*Document section*:
━━━━━━━━━━━━━━━━━━━━

According to the statement, the blow on the left side of Asyraf's chin was caused by increased force from a fist rather than a weapon.
Count three relates to robbery.
The judge said the defendant had admitted taking the bicycle dishonestly, but denied punching the victim.
According to the defendant's evidence yesterday, he said he saw the bicycle on the ground and took it, repeating that he was tired.
He said he wasn't aware that the bicycle belonged to the victim.
Pawlak reminded the jury of the closed-circuit television camera (CCTV) evidence of incidents in Ilford Road where groups of youths went on a rampage, breaking shop windows and looting.
In several scenes, the defendant was identified as taking part in the looting and smashing of shop windows.
"He had admitted to two counts of burglary, helping to lift a metal shutter of a shop and kicking the window of a shop."
The defendant had said he was acting aggressively only towards properties and not people, although the prosecution had said the defendant had the tendency and inclination for violent behaviour.
Pawlak said: "What is alleged here is violence inflicted on Asyraf.
"You need to decide that his behaviour had that inclination. If you think his behaviour in Ilford is not relevant, then ignore it."

━━━━━━━━━━━━━━━━━━━━

*What the exercise asks*: Can you continue the trial summing-up text from where it stops? The dataset items are unrelated material, separate from the trial text above.

Dataset items
━━━━━━━━━━━━━━━━━━━━

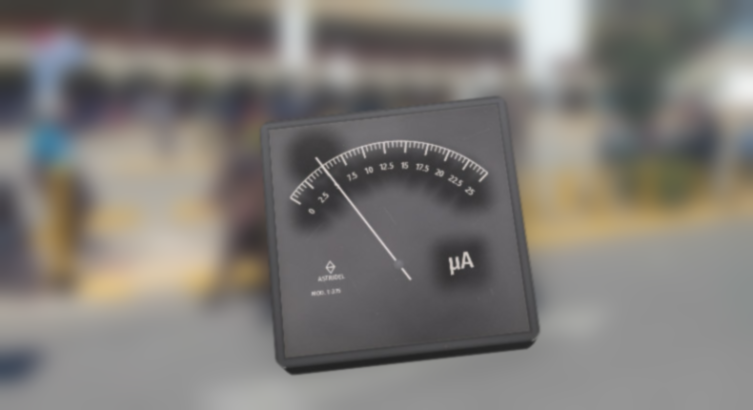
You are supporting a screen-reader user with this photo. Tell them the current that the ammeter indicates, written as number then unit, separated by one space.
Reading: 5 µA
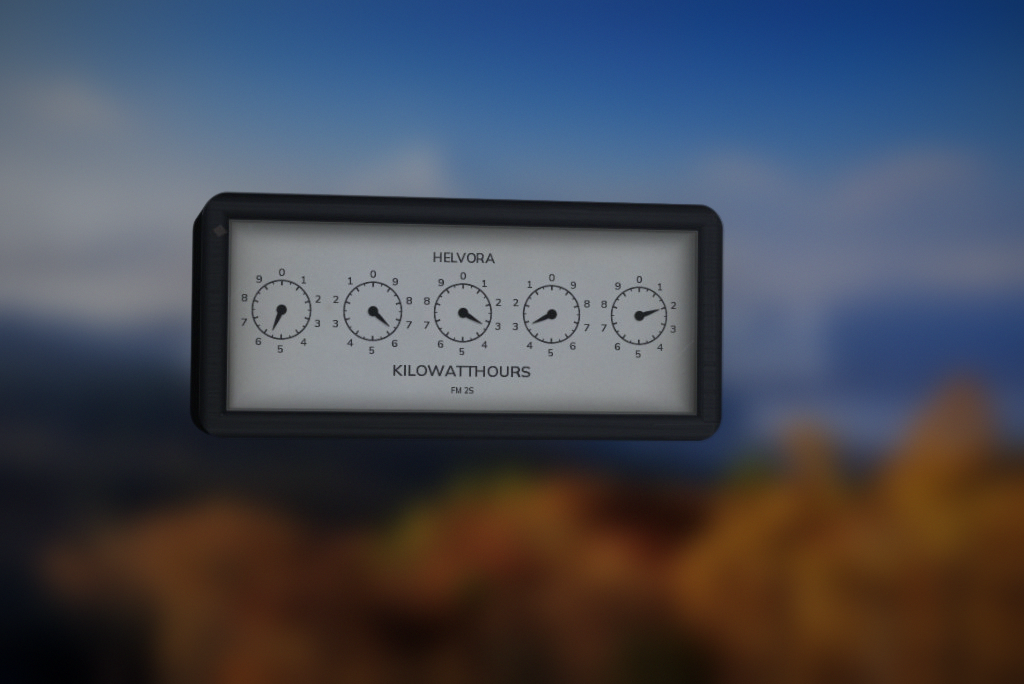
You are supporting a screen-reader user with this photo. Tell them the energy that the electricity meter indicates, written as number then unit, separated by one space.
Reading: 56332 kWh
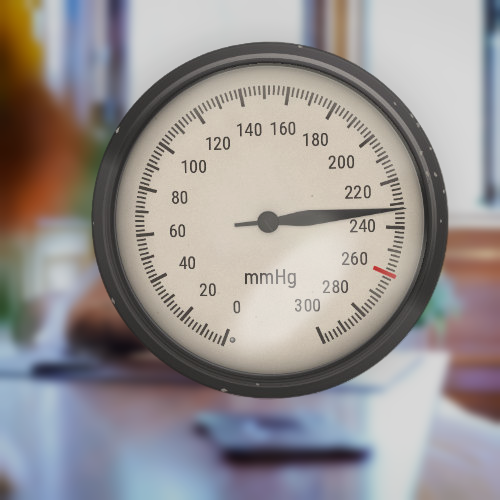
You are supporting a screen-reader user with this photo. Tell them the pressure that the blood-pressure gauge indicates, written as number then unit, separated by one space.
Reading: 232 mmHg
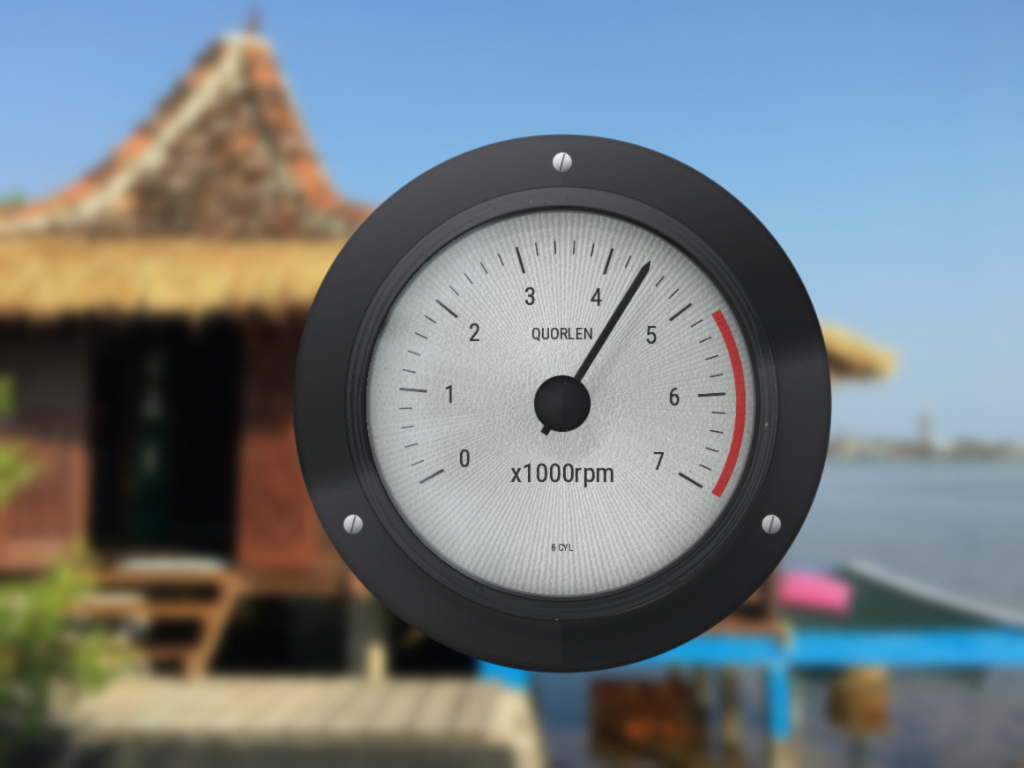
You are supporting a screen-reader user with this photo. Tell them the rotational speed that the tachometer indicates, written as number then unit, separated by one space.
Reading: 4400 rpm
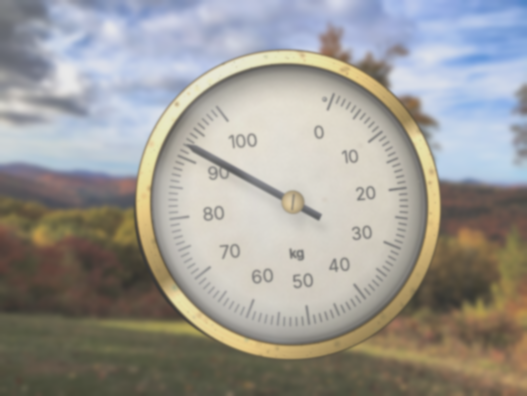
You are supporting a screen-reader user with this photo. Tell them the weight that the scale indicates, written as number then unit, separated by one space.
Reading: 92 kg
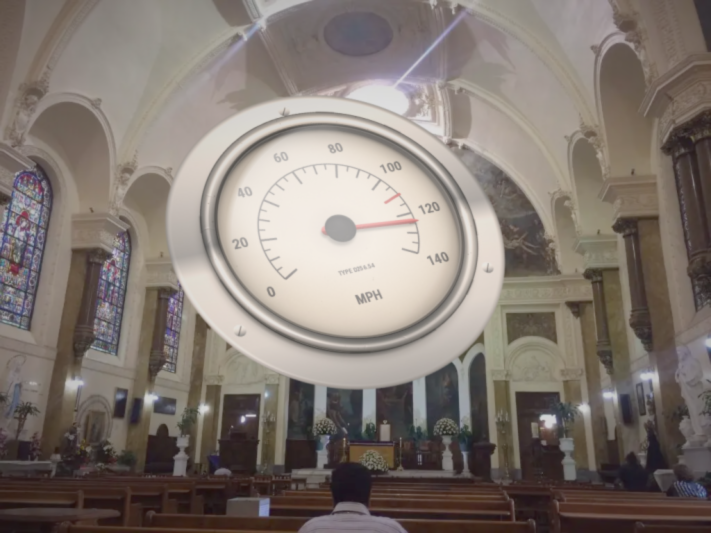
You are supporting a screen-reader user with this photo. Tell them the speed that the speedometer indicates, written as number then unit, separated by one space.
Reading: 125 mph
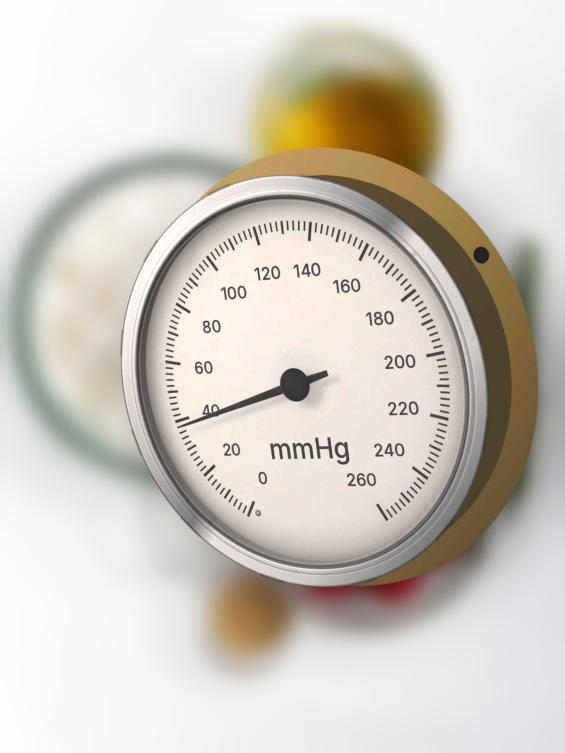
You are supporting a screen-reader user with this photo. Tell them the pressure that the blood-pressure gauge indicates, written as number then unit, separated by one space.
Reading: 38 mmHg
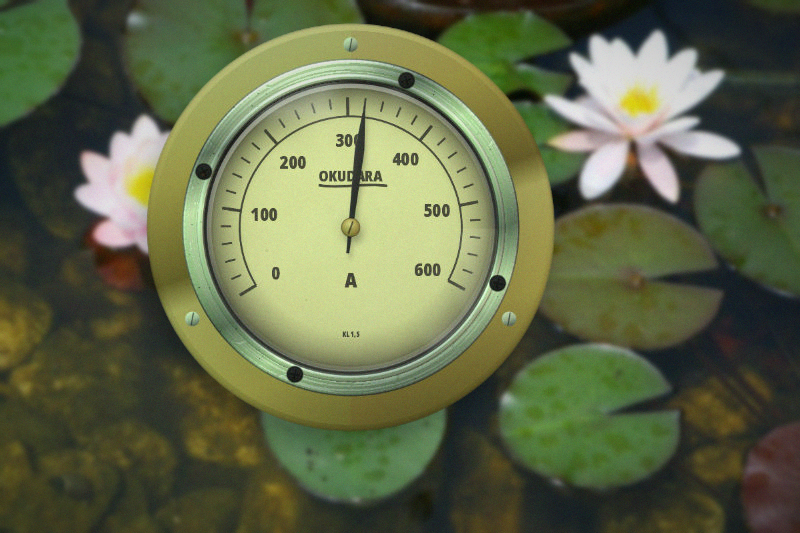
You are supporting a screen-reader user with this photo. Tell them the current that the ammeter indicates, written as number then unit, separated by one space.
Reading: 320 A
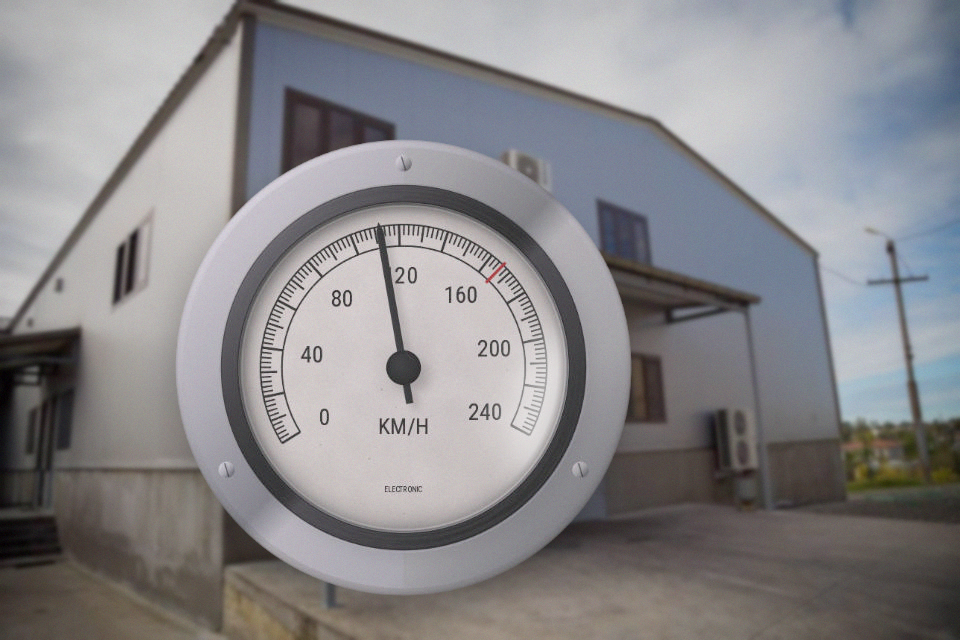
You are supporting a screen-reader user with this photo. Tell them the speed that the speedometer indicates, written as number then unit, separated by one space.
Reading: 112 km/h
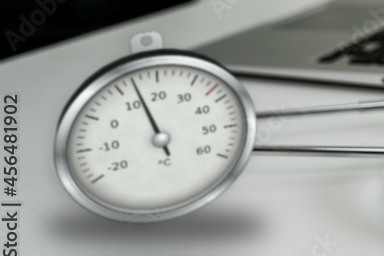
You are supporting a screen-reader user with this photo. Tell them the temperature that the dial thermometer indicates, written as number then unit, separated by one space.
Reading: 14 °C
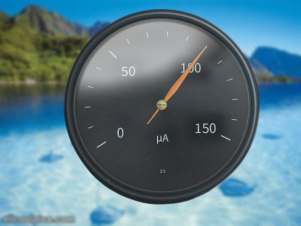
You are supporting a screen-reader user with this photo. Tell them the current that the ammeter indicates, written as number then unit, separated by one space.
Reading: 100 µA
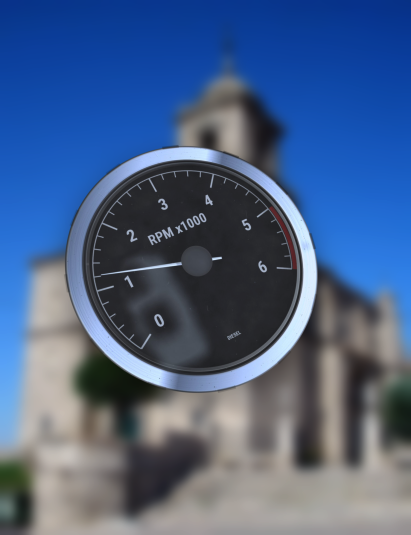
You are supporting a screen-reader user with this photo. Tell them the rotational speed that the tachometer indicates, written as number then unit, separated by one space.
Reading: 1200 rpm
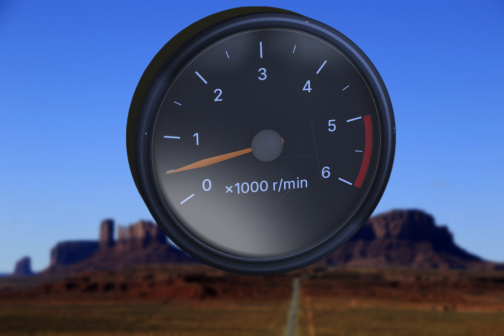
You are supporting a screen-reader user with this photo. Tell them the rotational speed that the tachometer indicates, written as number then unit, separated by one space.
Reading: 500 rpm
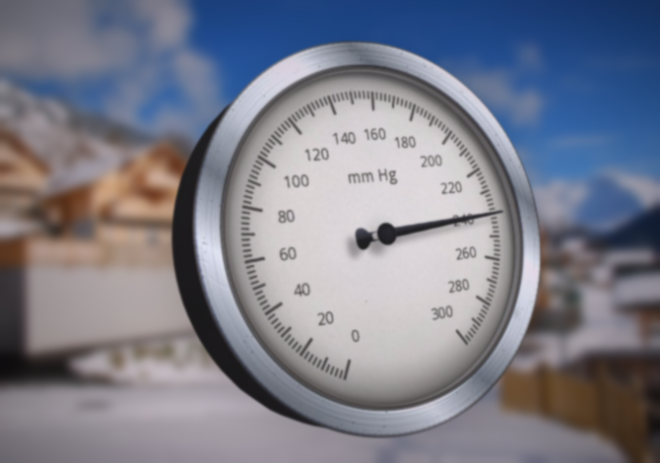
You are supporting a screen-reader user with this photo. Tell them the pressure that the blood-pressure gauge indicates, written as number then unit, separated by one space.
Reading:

━━━━━━━━━━━━━━━━━━━━

*Written answer*:
The judge also cautioned the jury that the behaviour on the film might evoke emotions.
"Decide on the case based on evidence and not emotion."
He reminded the jury of the evidence given by Asyraf, his friend Azhar who was caught up in the incident but managed to get away, CCTV installation supervisor Weng Tsang, who witnessed the incident, and his girlfriend, Diane Frutos Peres, who filmed the incident from her ninth-floor flat.
The incident was said to have taken place in Barking in East London on Aug 8 last year during one of the worst riots, where lawlessness and violence especially among youth, swept the country, causing untold damage.
Asyraf and Azhar were on their way to a friend's house when the incident happened at a flyover in Barking.
Asyraf had been in the country for only a month.
He appeared in court to give evidence only on the first day of the hearing.